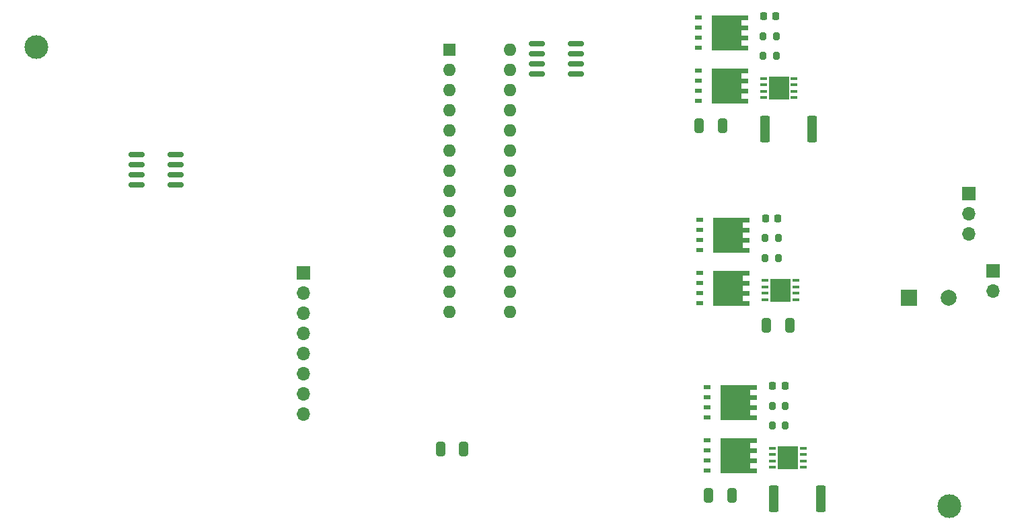
<source format=gts>
G04 #@! TF.GenerationSoftware,KiCad,Pcbnew,(7.0.0)*
G04 #@! TF.CreationDate,2023-03-09T15:09:21+01:00*
G04 #@! TF.ProjectId,asmTest,61736d54-6573-4742-9e6b-696361645f70,rev?*
G04 #@! TF.SameCoordinates,Original*
G04 #@! TF.FileFunction,Soldermask,Top*
G04 #@! TF.FilePolarity,Negative*
%FSLAX46Y46*%
G04 Gerber Fmt 4.6, Leading zero omitted, Abs format (unit mm)*
G04 Created by KiCad (PCBNEW (7.0.0)) date 2023-03-09 15:09:21*
%MOMM*%
%LPD*%
G01*
G04 APERTURE LIST*
G04 Aperture macros list*
%AMRoundRect*
0 Rectangle with rounded corners*
0 $1 Rounding radius*
0 $2 $3 $4 $5 $6 $7 $8 $9 X,Y pos of 4 corners*
0 Add a 4 corners polygon primitive as box body*
4,1,4,$2,$3,$4,$5,$6,$7,$8,$9,$2,$3,0*
0 Add four circle primitives for the rounded corners*
1,1,$1+$1,$2,$3*
1,1,$1+$1,$4,$5*
1,1,$1+$1,$6,$7*
1,1,$1+$1,$8,$9*
0 Add four rect primitives between the rounded corners*
20,1,$1+$1,$2,$3,$4,$5,0*
20,1,$1+$1,$4,$5,$6,$7,0*
20,1,$1+$1,$6,$7,$8,$9,0*
20,1,$1+$1,$8,$9,$2,$3,0*%
%AMFreePoly0*
4,1,17,2.675000,1.605000,1.875000,1.605000,1.875000,0.935000,2.675000,0.935000,2.675000,0.335000,1.875000,0.335000,1.875000,-0.335000,2.675000,-0.335000,2.675000,-0.935000,1.875000,-0.935000,1.875000,-1.605000,2.675000,-1.605000,2.675000,-2.205000,-1.875000,-2.205000,-1.875000,2.205000,2.675000,2.205000,2.675000,1.605000,2.675000,1.605000,$1*%
G04 Aperture macros list end*
%ADD10RoundRect,0.075000X-0.362500X-0.075000X0.362500X-0.075000X0.362500X0.075000X-0.362500X0.075000X0*%
%ADD11R,2.600000X3.000000*%
%ADD12RoundRect,0.250000X-0.362500X-1.425000X0.362500X-1.425000X0.362500X1.425000X-0.362500X1.425000X0*%
%ADD13R,1.600000X1.600000*%
%ADD14O,1.600000X1.600000*%
%ADD15RoundRect,0.200000X-0.200000X-0.275000X0.200000X-0.275000X0.200000X0.275000X-0.200000X0.275000X0*%
%ADD16R,1.700000X1.700000*%
%ADD17O,1.700000X1.700000*%
%ADD18FreePoly0,0.000000*%
%ADD19R,0.850000X0.500000*%
%ADD20RoundRect,0.250000X-0.325000X-0.650000X0.325000X-0.650000X0.325000X0.650000X-0.325000X0.650000X0*%
%ADD21C,3.000000*%
%ADD22RoundRect,0.150000X0.825000X0.150000X-0.825000X0.150000X-0.825000X-0.150000X0.825000X-0.150000X0*%
%ADD23RoundRect,0.150000X-0.825000X-0.150000X0.825000X-0.150000X0.825000X0.150000X-0.825000X0.150000X0*%
%ADD24RoundRect,0.225000X-0.225000X-0.250000X0.225000X-0.250000X0.225000X0.250000X-0.225000X0.250000X0*%
%ADD25R,2.000000X2.000000*%
%ADD26C,2.000000*%
G04 APERTURE END LIST*
D10*
G04 #@! TO.C,U2*
X186127500Y-81950000D03*
X186127500Y-82750000D03*
X186127500Y-83550000D03*
X186127500Y-84350000D03*
X190002500Y-84350000D03*
X190002500Y-83550000D03*
X190002500Y-82750000D03*
X190002500Y-81950000D03*
D11*
X188064999Y-83149999D03*
G04 #@! TD*
D12*
G04 #@! TO.C,R7*
X186075000Y-62900000D03*
X192000000Y-62900000D03*
G04 #@! TD*
D13*
G04 #@! TO.C,U6*
X146379999Y-52879999D03*
D14*
X146379999Y-55419999D03*
X146379999Y-57959999D03*
X146379999Y-60499999D03*
X146379999Y-63039999D03*
X146379999Y-65579999D03*
X146379999Y-68119999D03*
X146379999Y-70659999D03*
X146379999Y-73199999D03*
X146379999Y-75739999D03*
X146379999Y-78279999D03*
X146379999Y-80819999D03*
X146379999Y-83359999D03*
X146379999Y-85899999D03*
X153999999Y-85899999D03*
X153999999Y-83359999D03*
X153999999Y-80819999D03*
X153999999Y-78279999D03*
X153999999Y-75739999D03*
X153999999Y-73199999D03*
X153999999Y-70659999D03*
X153999999Y-68119999D03*
X153999999Y-65579999D03*
X153999999Y-63039999D03*
X153999999Y-60499999D03*
X153999999Y-57959999D03*
X153999999Y-55419999D03*
X153999999Y-52879999D03*
G04 #@! TD*
D15*
G04 #@! TO.C,R5*
X187000000Y-97710000D03*
X188650000Y-97710000D03*
G04 #@! TD*
D16*
G04 #@! TO.C,J1*
X127999999Y-81019999D03*
D17*
X127999999Y-83559999D03*
X127999999Y-86099999D03*
X127999999Y-88639999D03*
X127999999Y-91179999D03*
X127999999Y-93719999D03*
X127999999Y-96259999D03*
X127999999Y-98799999D03*
G04 #@! TD*
D18*
G04 #@! TO.C,Q2*
X181237500Y-57440000D03*
D19*
X177687499Y-55534999D03*
X177687499Y-56804999D03*
X177687499Y-58074999D03*
X177687499Y-59344999D03*
G04 #@! TD*
D20*
G04 #@! TO.C,C2*
X177832500Y-62470000D03*
X180782500Y-62470000D03*
G04 #@! TD*
D21*
G04 #@! TO.C,FID2*
X94400000Y-52500000D03*
G04 #@! TD*
D18*
G04 #@! TO.C,Q4*
X181465000Y-82910000D03*
D19*
X177914999Y-81004999D03*
X177914999Y-82274999D03*
X177914999Y-83544999D03*
X177914999Y-84814999D03*
G04 #@! TD*
D18*
G04 #@! TO.C,Q6*
X182365000Y-104010000D03*
D19*
X178814999Y-102104999D03*
X178814999Y-103374999D03*
X178814999Y-104644999D03*
X178814999Y-105914999D03*
G04 #@! TD*
D15*
G04 #@! TO.C,R2*
X185872500Y-53650000D03*
X187522500Y-53650000D03*
G04 #@! TD*
D20*
G04 #@! TO.C,C6*
X178960000Y-109040000D03*
X181910000Y-109040000D03*
G04 #@! TD*
D16*
G04 #@! TO.C,J5*
X211739999Y-70999999D03*
D17*
X211739999Y-73539999D03*
X211739999Y-76079999D03*
G04 #@! TD*
D22*
G04 #@! TO.C,U4*
X111950000Y-69910000D03*
X111950000Y-68640000D03*
X111950000Y-67370000D03*
X111950000Y-66100000D03*
X107000000Y-66100000D03*
X107000000Y-67370000D03*
X107000000Y-68640000D03*
X107000000Y-69910000D03*
G04 #@! TD*
D18*
G04 #@! TO.C,Q1*
X181237500Y-50730000D03*
D19*
X177687499Y-48824999D03*
X177687499Y-50094999D03*
X177687499Y-51364999D03*
X177687499Y-52634999D03*
G04 #@! TD*
D23*
G04 #@! TO.C,U5*
X157355000Y-52125000D03*
X157355000Y-53395000D03*
X157355000Y-54665000D03*
X157355000Y-55935000D03*
X162305000Y-55935000D03*
X162305000Y-54665000D03*
X162305000Y-53395000D03*
X162305000Y-52125000D03*
G04 #@! TD*
D24*
G04 #@! TO.C,C3*
X186150000Y-74100000D03*
X187700000Y-74100000D03*
G04 #@! TD*
D20*
G04 #@! TO.C,C10*
X145250000Y-103200000D03*
X148200000Y-103200000D03*
G04 #@! TD*
D15*
G04 #@! TO.C,R4*
X186100000Y-79120000D03*
X187750000Y-79120000D03*
G04 #@! TD*
D20*
G04 #@! TO.C,C4*
X186270000Y-87600000D03*
X189220000Y-87600000D03*
G04 #@! TD*
D21*
G04 #@! TO.C,FID1*
X209300000Y-110400000D03*
G04 #@! TD*
D24*
G04 #@! TO.C,C1*
X185922500Y-48630000D03*
X187472500Y-48630000D03*
G04 #@! TD*
D15*
G04 #@! TO.C,R1*
X185872500Y-51140000D03*
X187522500Y-51140000D03*
G04 #@! TD*
D24*
G04 #@! TO.C,C5*
X187050000Y-95200000D03*
X188600000Y-95200000D03*
G04 #@! TD*
D10*
G04 #@! TO.C,U1*
X185900000Y-56480000D03*
X185900000Y-57280000D03*
X185900000Y-58080000D03*
X185900000Y-58880000D03*
X189775000Y-58880000D03*
X189775000Y-58080000D03*
X189775000Y-57280000D03*
X189775000Y-56480000D03*
D11*
X187837499Y-57679999D03*
G04 #@! TD*
D15*
G04 #@! TO.C,R3*
X186100000Y-76610000D03*
X187750000Y-76610000D03*
G04 #@! TD*
D10*
G04 #@! TO.C,U3*
X187027500Y-103050000D03*
X187027500Y-103850000D03*
X187027500Y-104650000D03*
X187027500Y-105450000D03*
X190902500Y-105450000D03*
X190902500Y-104650000D03*
X190902500Y-103850000D03*
X190902500Y-103050000D03*
D11*
X188964999Y-104249999D03*
G04 #@! TD*
D15*
G04 #@! TO.C,R6*
X187000000Y-100220000D03*
X188650000Y-100220000D03*
G04 #@! TD*
D18*
G04 #@! TO.C,Q5*
X182365000Y-97300000D03*
D19*
X178814999Y-95394999D03*
X178814999Y-96664999D03*
X178814999Y-97934999D03*
X178814999Y-99204999D03*
G04 #@! TD*
D18*
G04 #@! TO.C,Q3*
X181465000Y-76200000D03*
D19*
X177914999Y-74294999D03*
X177914999Y-75564999D03*
X177914999Y-76834999D03*
X177914999Y-78104999D03*
G04 #@! TD*
D25*
G04 #@! TO.C,C7*
X204204645Y-84149999D03*
D26*
X209204646Y-84150000D03*
G04 #@! TD*
D16*
G04 #@! TO.C,J4*
X214799999Y-80699999D03*
D17*
X214799999Y-83239999D03*
G04 #@! TD*
D12*
G04 #@! TO.C,R8*
X187202500Y-109470000D03*
X193127500Y-109470000D03*
G04 #@! TD*
M02*

</source>
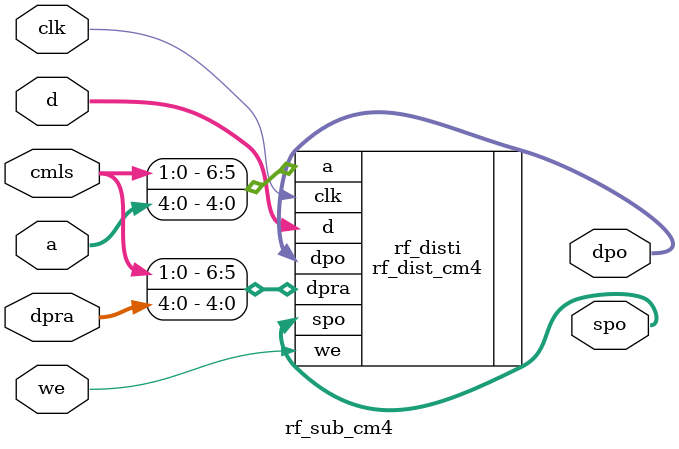
<source format=v>

/*******************************************************************************
*     This file is owned and controlled by Xilinx and must be used             *
*     solely for design, simulation, implementation and creation of            *
*     design files limited to Xilinx devices or technologies. Use              *
*     with non-Xilinx devices or technologies is expressly prohibited          *
*     and immediately terminates your license.                                 *
*                                                                              *
*     XILINX IS PROVIDING THIS DESIGN, CODE, OR INFORMATION "AS IS"            *
*     SOLELY FOR USE IN DEVELOPING PROGRAMS AND SOLUTIONS FOR                  *
*     XILINX DEVICES.  BY PROVIDING THIS DESIGN, CODE, OR INFORMATION          *
*     AS ONE POSSIBLE IMPLEMENTATION OF THIS FEATURE, APPLICATION              *
*     OR STANDARD, XILINX IS MAKING NO REPRESENTATION THAT THIS                *
*     IMPLEMENTATION IS FREE FROM ANY CLAIMS OF INFRINGEMENT,                  *
*     AND YOU ARE RESPONSIBLE FOR OBTAINING ANY RIGHTS YOU MAY REQUIRE         *
*     FOR YOUR IMPLEMENTATION.  XILINX EXPRESSLY DISCLAIMS ANY                 *
*     WARRANTY WHATSOEVER WITH RESPECT TO THE ADEQUACY OF THE                  *
*     IMPLEMENTATION, INCLUDING BUT NOT LIMITED TO ANY WARRANTIES OR           *
*     REPRESENTATIONS THAT THIS IMPLEMENTATION IS FREE FROM CLAIMS OF          *
*     INFRINGEMENT, IMPLIED WARRANTIES OF MERCHANTABILITY AND FITNESS          *
*     FOR A PARTICULAR PURPOSE.                                                *
*                                                                              *
*     Xilinx products are not intended for use in life support                 *
*     appliances, devices, or systems. Use in such applications are            *
*     expressly prohibited.                                                    *
*                                                                              *
*     (c) Copyright 1995-2009 Xilinx, Inc.                                     *
*     All rights reserved.                                                     *
*******************************************************************************/
// The synthesis directives "translate_off/translate_on" specified below are
// supported by Xilinx, Mentor Graphics and Synplicity synthesis
// tools. Ensure they are correct for your synthesis tool(s).

// You must compile the wrapper file rf_blk.v when simulating
// the core, rf_blk. When compiling the wrapper file, be sure to
// reference the XilinxCoreLib Verilog simulation library. For detailed
// instructions, please refer to the "CORE Generator Help".

`timescale 1ns/1ps

module rf_sub_cm4_24(
		clk_i_cml_3,
		cmls,
		
	a,
	d,
	dpra,
	clk,
	we,
	spo,
	dpo);


input clk_i_cml_3;
input [1:0] cmls;

reg [ 4 : 0 ] a_cml_3;



input [4 : 0] a;
input [31 : 0] d;
input [4 : 0] dpra;
input clk;
input we;
output [31 : 0] spo;
output [31 : 0] dpo;

rf_dist_cm4 rf_disti(
	.a({cmls, a_cml_3}),
	.d(d),
	.dpra({cmls, dpra}),
	.clk(clk),
	.we(we),
	.spo(spo),
	.dpo(dpo));

always @ (posedge clk_i_cml_3) begin
a_cml_3 <= a;
end

endmodule

module rf_sub_cm4_22(
		clk_i_cml_3,
		cmls,
		
	a,
	d,
	dpra,
	clk,
	we,
	spo,
	dpo);


input clk_i_cml_3;
input [1:0] cmls;

reg [ 4 : 0 ] a_cml_3;



input [4 : 0] a;
input [31 : 0] d;
input [4 : 0] dpra;
input clk;
input we;
output [31 : 0] spo;
output [31 : 0] dpo;

rf_dist_cm4 rf_disti(
	.a({cmls, a_cml_3}),
	.d(d),
	.dpra({cmls, dpra}),
	.clk(clk),
	.we(we),
	.spo(spo),
	.dpo(dpo));

always @ (posedge clk_i_cml_3) begin
a_cml_3 <= a;
end

endmodule

module rf_sub_cm4(
		cmls,
		
	a,
	d,
	dpra,
	clk,
	we,
	spo,
	dpo);


input [1:0] cmls;



input [4 : 0] a;
input [31 : 0] d;
input [4 : 0] dpra;
input clk;
input we;
output [31 : 0] spo;
output [31 : 0] dpo;

rf_dist_cm4 rf_disti(
	.a({cmls, a}),
	.d(d),
	.dpra({cmls, dpra}),
	.clk(clk),
	.we(we),
	.spo(spo),
	.dpo(dpo));

endmodule



</source>
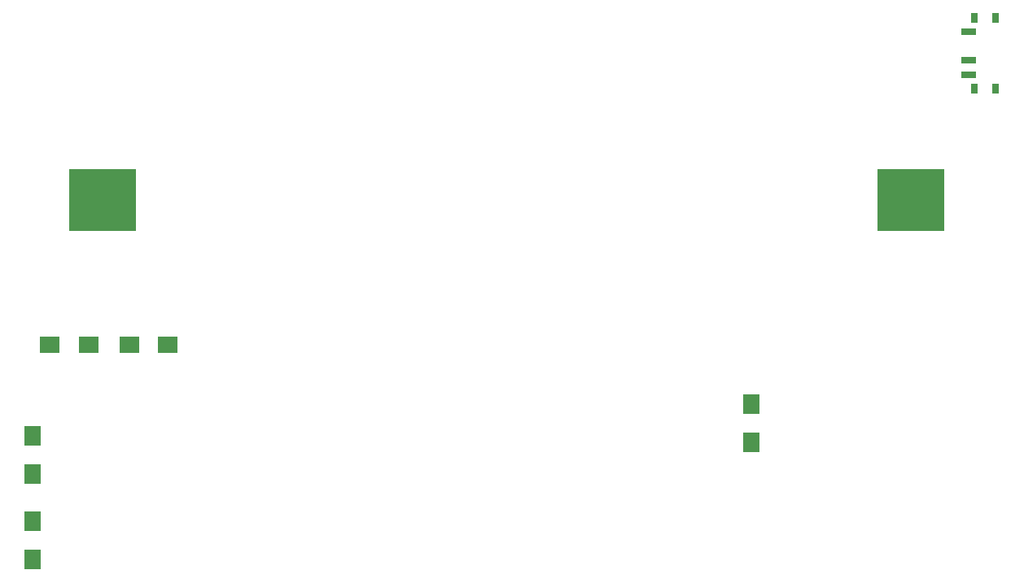
<source format=gbp>
G04 #@! TF.FileFunction,Paste,Bot*
%FSLAX46Y46*%
G04 Gerber Fmt 4.6, Leading zero omitted, Abs format (unit mm)*
G04 Created by KiCad (PCBNEW 4.0.6) date 10/22/17 23:17:58*
%MOMM*%
%LPD*%
G01*
G04 APERTURE LIST*
%ADD10C,0.150000*%
%ADD11R,7.000000X6.500000*%
%ADD12R,1.500000X0.700000*%
%ADD13R,0.800000X1.000000*%
%ADD14R,1.700000X2.000000*%
%ADD15R,2.000000X1.700000*%
G04 APERTURE END LIST*
D10*
D11*
X251851880Y-173299420D03*
X167751880Y-173299420D03*
D12*
X257781880Y-155759420D03*
X257781880Y-158759420D03*
X257781880Y-160259420D03*
D13*
X260641880Y-154359420D03*
X260641880Y-161659420D03*
X258431880Y-161659420D03*
X258431880Y-154359420D03*
D14*
X235211880Y-194559420D03*
X235211880Y-198559420D03*
D15*
X174521880Y-188399420D03*
X170521880Y-188399420D03*
D14*
X160456880Y-210719420D03*
X160456880Y-206719420D03*
X160456880Y-201829420D03*
X160456880Y-197829420D03*
D15*
X166266880Y-188399420D03*
X162266880Y-188399420D03*
M02*

</source>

[Work instructions] Please give back, exactly as it stands above, the stretch from the line with "with non-Xilinx devices" through the line with "appliances, devices, or", and no line outside it.

[Task solution]
*     with non-Xilinx devices or technologies is expressly prohibited          *
*     and immediately terminates your license.                                 *
*                                                                              *
*     XILINX IS PROVIDING THIS DESIGN, CODE, OR INFORMATION "AS IS"            *
*     SOLELY FOR USE IN DEVELOPING PROGRAMS AND SOLUTIONS FOR                  *
*     XILINX DEVICES.  BY PROVIDING THIS DESIGN, CODE, OR INFORMATION          *
*     AS ONE POSSIBLE IMPLEMENTATION OF THIS FEATURE, APPLICATION              *
*     OR STANDARD, XILINX IS MAKING NO REPRESENTATION THAT THIS                *
*     IMPLEMENTATION IS FREE FROM ANY CLAIMS OF INFRINGEMENT,                  *
*     AND YOU ARE RESPONSIBLE FOR OBTAINING ANY RIGHTS YOU MAY REQUIRE         *
*     FOR YOUR IMPLEMENTATION.  XILINX EXPRESSLY DISCLAIMS ANY                 *
*     WARRANTY WHATSOEVER WITH RESPECT TO THE ADEQUACY OF THE                  *
*     IMPLEMENTATION, INCLUDING BUT NOT LIMITED TO ANY WARRANTIES OR           *
*     REPRESENTATIONS THAT THIS IMPLEMENTATION IS FREE FROM CLAIMS OF          *
*     INFRINGEMENT, IMPLIED WARRANTIES OF MERCHANTABILITY AND FITNESS          *
*     FOR A PARTICULAR PURPOSE.                                                *
*                                                                              *
*     Xilinx products are not intended for use in life support                 *
*     appliances, devices, or systems. Use in such applications are            *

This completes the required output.